Moody's cuts Nortel to junk

Moody's Investors Service lowered the long-term ratings on the senior debt of Nortel Networks Ltd. and its subsidiaries to Ba3 from Baa3 and its preferred stock to B3 from Ba2.

Moody's said the downgrade reflects the continued decline in spending by telecom carriers, which is expected to be deeper and more protracted than previously anticipated. The rating action also considered significant progress Nortel has made in reducing its cost structure, which will become more evident in the current year, and a geographically diversified customer base.

Moody's said the timing of the rating change is not focused on anticipated results for the first quarter but rather the expectation that Nortel's operating performance will remain under pressure for an extended period and that it will prove difficult to return to profitability this year.

The rating agency expects Nortel will consume cash throughout 2002 as it funds restructuring costs as well as a significantly reduced capital investment. As a result of the limited visibility for revenue growth and improvement in operating performance, the outlook is negative.

S&P downgrades Marconi

Standard & Poor's downgraded Marconi plc and removed its ratings from CreditWatch with negative implications. Ratings affected include Marconi's €1 billion 6.375% notes due 2010, €500 million 5.625% notes due 2005 and $1.8 billion bonds due 2030, all cut to C from CCC.

S&P said it downgraded Marconi because of the risk it will default on its debt this financial year.

Any default would most likely be a debt restructuring but S&P said a default in which Marconi is not able to close current negotiations with bank lenders cannot be ruled out.

A restructuring would probably take the form of a debt for equity swap and would be detrimental to bondholders' original position, S&P said.

In a default scenario, Marconi's bank and bond creditors would have equal claim on its assets after preferential creditors, although recovery values are deemed very weak.

Moody's downgrades GenTek

Moody's Investors Service downgraded GenTek Inc. and removed it from review for possible further downgrade. The outlook is negative. Ratings affected include GenTek's $300 million senior guaranteed secured revolving credit facility maturing 200, $100 million senior guaranteed secured term loan A maturing 2005 and $150 million senior guaranteed secured term loan B maturing 2007, all lowered to Caa2 from B3, and its $200 million senior guaranteed subordinated notes due 2009, lowered to Ca from Caa3 .

**Exercise tasks**
1. Condense the paragraph of the ratings report beginning "Moody's said the downgrade reflects" into a single sentence that keeps its main facts.
2. Summarize the ratings report in three sentences.
3. Resume the ratings report from the point at which it stops, continuing in the same style.
These entries have no connection to the ratings report.

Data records
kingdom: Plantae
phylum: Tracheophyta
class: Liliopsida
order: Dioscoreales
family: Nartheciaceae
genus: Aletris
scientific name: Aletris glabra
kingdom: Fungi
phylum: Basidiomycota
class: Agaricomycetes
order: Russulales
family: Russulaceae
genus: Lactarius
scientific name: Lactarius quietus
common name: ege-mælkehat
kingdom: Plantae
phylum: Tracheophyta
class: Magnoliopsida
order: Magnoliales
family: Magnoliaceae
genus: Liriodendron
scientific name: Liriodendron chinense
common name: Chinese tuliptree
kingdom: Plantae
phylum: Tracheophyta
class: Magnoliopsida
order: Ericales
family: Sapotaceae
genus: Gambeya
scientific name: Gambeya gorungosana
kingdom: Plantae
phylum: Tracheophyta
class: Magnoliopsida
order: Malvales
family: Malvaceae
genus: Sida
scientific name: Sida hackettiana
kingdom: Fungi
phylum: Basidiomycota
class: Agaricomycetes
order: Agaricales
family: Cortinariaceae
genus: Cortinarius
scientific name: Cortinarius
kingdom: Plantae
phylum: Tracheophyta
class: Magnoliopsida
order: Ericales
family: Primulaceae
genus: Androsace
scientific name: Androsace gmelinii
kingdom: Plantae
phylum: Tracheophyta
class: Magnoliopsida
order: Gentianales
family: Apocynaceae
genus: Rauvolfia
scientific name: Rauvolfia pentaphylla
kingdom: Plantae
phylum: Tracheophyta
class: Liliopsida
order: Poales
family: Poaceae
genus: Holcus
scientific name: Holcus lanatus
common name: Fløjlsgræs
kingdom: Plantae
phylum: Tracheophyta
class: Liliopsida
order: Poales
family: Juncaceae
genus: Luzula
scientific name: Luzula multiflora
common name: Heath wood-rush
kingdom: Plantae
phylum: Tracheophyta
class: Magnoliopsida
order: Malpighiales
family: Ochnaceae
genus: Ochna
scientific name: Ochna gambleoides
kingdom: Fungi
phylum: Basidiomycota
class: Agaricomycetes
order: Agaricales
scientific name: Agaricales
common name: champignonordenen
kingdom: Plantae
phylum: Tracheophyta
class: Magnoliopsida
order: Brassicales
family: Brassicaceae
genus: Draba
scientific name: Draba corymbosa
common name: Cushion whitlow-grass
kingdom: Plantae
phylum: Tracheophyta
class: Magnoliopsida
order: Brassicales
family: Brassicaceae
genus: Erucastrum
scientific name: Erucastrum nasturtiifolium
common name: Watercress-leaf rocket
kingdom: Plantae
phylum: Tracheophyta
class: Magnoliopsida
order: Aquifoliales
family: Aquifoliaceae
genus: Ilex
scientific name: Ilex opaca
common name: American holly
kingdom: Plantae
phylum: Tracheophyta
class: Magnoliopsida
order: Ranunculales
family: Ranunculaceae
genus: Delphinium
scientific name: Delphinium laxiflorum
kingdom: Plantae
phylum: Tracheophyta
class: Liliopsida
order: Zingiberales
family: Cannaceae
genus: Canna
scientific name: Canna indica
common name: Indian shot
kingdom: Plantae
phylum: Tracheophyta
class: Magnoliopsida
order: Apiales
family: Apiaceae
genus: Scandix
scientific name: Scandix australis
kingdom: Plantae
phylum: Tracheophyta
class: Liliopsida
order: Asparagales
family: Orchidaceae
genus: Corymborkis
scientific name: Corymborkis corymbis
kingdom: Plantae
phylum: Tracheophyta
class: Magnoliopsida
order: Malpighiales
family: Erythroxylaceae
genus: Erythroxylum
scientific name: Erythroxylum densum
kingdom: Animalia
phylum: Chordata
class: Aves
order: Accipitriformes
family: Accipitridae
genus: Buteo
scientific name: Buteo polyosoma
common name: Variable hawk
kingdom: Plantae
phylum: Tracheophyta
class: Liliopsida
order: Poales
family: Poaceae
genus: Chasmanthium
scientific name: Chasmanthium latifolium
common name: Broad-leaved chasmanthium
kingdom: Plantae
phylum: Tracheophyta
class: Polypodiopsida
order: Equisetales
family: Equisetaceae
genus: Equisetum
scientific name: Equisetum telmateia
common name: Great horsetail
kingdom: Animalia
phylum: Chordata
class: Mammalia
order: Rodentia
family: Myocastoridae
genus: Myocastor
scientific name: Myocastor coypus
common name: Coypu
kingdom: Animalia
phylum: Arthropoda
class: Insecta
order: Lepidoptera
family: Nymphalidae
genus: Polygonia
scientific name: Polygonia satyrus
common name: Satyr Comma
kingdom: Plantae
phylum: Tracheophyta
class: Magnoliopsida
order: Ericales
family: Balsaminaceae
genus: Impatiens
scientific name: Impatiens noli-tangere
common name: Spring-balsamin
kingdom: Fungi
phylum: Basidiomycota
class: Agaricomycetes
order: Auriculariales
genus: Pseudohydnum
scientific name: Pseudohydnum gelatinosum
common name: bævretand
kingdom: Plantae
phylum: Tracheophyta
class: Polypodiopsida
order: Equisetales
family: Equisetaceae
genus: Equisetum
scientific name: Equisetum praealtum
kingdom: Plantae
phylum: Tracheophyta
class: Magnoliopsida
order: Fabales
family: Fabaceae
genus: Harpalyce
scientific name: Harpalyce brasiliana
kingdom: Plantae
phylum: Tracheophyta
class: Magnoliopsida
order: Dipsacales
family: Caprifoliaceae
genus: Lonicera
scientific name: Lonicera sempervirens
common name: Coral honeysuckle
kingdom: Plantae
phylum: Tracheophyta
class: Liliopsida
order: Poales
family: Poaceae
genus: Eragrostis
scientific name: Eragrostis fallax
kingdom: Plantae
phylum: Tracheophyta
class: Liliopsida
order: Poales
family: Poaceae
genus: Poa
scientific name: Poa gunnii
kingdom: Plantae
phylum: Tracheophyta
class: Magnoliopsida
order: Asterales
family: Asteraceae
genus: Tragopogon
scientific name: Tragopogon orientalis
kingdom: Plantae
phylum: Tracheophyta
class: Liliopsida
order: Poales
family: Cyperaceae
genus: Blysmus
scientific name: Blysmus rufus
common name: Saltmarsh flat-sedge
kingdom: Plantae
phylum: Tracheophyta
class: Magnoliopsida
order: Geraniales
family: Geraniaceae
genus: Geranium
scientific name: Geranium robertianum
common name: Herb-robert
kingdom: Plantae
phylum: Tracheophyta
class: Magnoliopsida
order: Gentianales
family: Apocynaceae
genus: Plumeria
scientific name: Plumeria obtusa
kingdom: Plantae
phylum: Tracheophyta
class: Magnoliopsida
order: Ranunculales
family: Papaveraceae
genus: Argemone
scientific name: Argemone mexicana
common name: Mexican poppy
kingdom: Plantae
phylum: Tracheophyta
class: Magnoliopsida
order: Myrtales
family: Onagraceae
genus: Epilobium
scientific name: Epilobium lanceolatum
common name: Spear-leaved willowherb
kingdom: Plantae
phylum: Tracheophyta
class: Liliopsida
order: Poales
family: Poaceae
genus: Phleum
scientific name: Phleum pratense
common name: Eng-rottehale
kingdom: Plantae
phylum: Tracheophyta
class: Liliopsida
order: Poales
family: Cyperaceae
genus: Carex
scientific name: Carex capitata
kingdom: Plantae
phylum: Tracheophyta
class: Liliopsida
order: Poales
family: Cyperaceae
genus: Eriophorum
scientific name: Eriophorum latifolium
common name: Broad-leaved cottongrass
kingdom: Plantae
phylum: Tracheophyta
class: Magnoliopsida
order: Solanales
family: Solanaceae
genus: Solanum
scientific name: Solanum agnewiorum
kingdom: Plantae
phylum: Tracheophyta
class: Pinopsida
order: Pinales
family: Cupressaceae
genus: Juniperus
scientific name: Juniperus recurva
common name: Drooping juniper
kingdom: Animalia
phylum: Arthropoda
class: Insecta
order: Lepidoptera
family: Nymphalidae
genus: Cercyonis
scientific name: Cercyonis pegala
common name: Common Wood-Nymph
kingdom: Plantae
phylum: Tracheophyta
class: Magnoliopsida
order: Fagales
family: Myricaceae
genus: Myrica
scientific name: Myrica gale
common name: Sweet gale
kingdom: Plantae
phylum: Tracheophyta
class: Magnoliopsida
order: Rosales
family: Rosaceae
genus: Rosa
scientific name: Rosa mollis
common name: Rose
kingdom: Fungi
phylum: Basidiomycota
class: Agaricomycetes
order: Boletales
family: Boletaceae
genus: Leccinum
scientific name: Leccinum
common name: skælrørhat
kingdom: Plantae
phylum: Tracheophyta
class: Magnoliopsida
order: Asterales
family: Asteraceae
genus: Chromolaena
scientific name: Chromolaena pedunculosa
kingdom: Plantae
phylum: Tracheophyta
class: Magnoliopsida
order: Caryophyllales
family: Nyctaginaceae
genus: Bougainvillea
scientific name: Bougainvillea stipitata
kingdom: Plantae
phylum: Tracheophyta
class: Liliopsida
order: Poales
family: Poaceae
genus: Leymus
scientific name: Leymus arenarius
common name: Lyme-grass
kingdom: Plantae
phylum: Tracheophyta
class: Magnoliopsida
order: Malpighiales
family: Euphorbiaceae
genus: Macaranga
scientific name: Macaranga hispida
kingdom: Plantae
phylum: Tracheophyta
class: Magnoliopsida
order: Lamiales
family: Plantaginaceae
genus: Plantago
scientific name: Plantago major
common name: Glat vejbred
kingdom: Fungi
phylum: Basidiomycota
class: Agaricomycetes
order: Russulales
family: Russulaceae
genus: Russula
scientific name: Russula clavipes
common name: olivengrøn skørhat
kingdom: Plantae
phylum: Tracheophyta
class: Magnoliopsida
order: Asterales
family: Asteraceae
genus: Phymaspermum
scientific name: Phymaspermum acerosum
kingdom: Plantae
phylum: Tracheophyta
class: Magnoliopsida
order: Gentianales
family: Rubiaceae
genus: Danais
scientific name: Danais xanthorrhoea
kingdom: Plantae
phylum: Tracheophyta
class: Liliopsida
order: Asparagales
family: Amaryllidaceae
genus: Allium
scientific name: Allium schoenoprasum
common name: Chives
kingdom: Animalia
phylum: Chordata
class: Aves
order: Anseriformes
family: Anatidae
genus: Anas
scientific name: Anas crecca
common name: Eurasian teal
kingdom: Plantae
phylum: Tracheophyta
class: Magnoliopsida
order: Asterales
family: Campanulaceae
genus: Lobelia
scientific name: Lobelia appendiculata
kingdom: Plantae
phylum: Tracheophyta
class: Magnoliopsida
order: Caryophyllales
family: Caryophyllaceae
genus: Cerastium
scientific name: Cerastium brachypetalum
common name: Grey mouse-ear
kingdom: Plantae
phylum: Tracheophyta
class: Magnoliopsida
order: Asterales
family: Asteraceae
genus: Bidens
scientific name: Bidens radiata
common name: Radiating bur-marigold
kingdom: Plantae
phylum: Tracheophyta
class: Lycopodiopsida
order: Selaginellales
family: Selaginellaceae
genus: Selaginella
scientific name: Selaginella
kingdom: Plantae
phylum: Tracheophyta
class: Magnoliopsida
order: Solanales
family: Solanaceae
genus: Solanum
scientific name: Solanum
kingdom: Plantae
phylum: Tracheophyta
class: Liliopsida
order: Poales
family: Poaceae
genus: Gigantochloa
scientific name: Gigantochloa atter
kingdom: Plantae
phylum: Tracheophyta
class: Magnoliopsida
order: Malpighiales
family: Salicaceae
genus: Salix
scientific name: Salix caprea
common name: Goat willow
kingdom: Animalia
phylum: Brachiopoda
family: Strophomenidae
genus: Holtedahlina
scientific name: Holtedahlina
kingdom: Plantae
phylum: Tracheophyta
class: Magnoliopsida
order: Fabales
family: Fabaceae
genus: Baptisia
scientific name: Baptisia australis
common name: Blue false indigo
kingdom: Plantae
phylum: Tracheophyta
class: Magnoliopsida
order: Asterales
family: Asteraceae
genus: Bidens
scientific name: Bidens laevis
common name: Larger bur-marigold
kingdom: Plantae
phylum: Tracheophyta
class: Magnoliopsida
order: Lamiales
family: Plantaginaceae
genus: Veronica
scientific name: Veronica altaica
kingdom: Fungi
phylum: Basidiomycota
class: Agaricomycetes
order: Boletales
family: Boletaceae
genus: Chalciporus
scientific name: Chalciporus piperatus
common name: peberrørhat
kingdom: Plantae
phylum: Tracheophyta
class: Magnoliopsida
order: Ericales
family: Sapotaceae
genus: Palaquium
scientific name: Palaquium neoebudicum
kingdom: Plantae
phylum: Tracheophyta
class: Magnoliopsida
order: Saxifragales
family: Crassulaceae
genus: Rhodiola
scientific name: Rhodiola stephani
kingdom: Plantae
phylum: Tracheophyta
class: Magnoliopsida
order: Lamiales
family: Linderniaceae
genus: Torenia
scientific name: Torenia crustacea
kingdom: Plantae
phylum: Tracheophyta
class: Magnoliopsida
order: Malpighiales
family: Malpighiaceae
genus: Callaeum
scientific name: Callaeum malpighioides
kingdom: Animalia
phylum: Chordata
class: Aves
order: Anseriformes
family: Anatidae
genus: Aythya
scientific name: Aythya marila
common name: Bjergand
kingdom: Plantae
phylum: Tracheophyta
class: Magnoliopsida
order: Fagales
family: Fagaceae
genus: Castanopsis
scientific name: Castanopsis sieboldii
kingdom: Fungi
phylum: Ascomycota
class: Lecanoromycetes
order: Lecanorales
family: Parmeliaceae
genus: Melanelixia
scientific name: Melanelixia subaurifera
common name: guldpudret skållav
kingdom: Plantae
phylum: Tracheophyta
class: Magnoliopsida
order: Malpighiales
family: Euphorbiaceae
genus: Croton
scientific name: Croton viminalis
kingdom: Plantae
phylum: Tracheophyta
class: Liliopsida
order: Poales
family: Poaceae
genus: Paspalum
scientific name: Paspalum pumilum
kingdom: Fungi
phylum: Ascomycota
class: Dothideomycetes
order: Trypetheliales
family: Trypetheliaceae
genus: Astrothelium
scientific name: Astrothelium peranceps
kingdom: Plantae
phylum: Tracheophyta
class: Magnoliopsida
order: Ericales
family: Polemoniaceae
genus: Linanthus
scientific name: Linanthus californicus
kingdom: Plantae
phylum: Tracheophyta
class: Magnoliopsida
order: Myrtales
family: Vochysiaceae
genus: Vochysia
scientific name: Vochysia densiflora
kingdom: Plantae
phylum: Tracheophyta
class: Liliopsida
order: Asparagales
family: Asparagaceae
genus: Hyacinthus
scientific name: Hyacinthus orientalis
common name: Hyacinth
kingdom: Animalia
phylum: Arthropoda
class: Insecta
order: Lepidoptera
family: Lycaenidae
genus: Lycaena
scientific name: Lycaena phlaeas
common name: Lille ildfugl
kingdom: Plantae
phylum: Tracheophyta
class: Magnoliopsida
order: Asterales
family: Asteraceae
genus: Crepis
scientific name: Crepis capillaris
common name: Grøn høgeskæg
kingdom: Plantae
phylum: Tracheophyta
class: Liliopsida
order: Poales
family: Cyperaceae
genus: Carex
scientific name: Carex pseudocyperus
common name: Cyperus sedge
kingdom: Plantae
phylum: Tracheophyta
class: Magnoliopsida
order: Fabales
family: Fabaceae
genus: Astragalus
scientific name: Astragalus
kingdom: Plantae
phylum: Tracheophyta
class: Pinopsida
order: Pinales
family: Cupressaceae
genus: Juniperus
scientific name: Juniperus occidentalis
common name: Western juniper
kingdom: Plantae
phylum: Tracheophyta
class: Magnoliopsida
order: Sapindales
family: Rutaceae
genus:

**Outputs for the tasks**
1. Moody's attributed the Nortel downgrade to a decline in telecom carrier spending expected to be deeper and more protracted than earlier anticipated, while also weighing Nortel's significant progress in reducing its cost structure, which will become more evident this year, and its geographically diversified customer base.

2. Moody's lowered Nortel Networks' senior debt to Ba3 from Baa3 and its preferred stock to B3 from Ba2, citing a deeper and more protracted decline in telecom carrier spending, and set a negative outlook. Standard & Poor's cut several Marconi bond ratings to C from CCC because of the risk that the company will default on its debt this financial year. Moody's also downgraded GenTek, lowering its credit facility and term loans to Caa2 from B3 and its subordinated notes to Ca from Caa3, with a negative outlook.

3.
Moody's said its action reflects GenTek's report that on March 31 its banks gave notice of default based upon the fact that its 2001 audit was qualified as to its status as a going concern.

Moody's said there are also uncertainties about GenTek's ability to successfully finalize an amendment to its credit facility, the significant risk of bankruptcy and the uncertain terms of any potential restructuring of its heavy indebtedness, given the material deterioration in its business segments of telecommunications products, automotive components and performance chemicals.

Concerns raised in Moody's last release on April 1 also persist, namely: significant 2001 losses and charge-offs; the company's indication it would not be in compliance with its credit agreement as of March 31, 2002.

Moody's rates Regal notes B3

Moody's Investors Service assigned a B3 rating to Regal Cinemas, Inc.'s add-on sale of $150 million senior subordinated notes due 2012 and confirmed the company's existing ratings including its $100 million senior secured revolver due 2007 and $270 million senior secured term loan due 2008 at B1 and its $200 million senior subordinated notes due 2012 at B3. The outlook is stable.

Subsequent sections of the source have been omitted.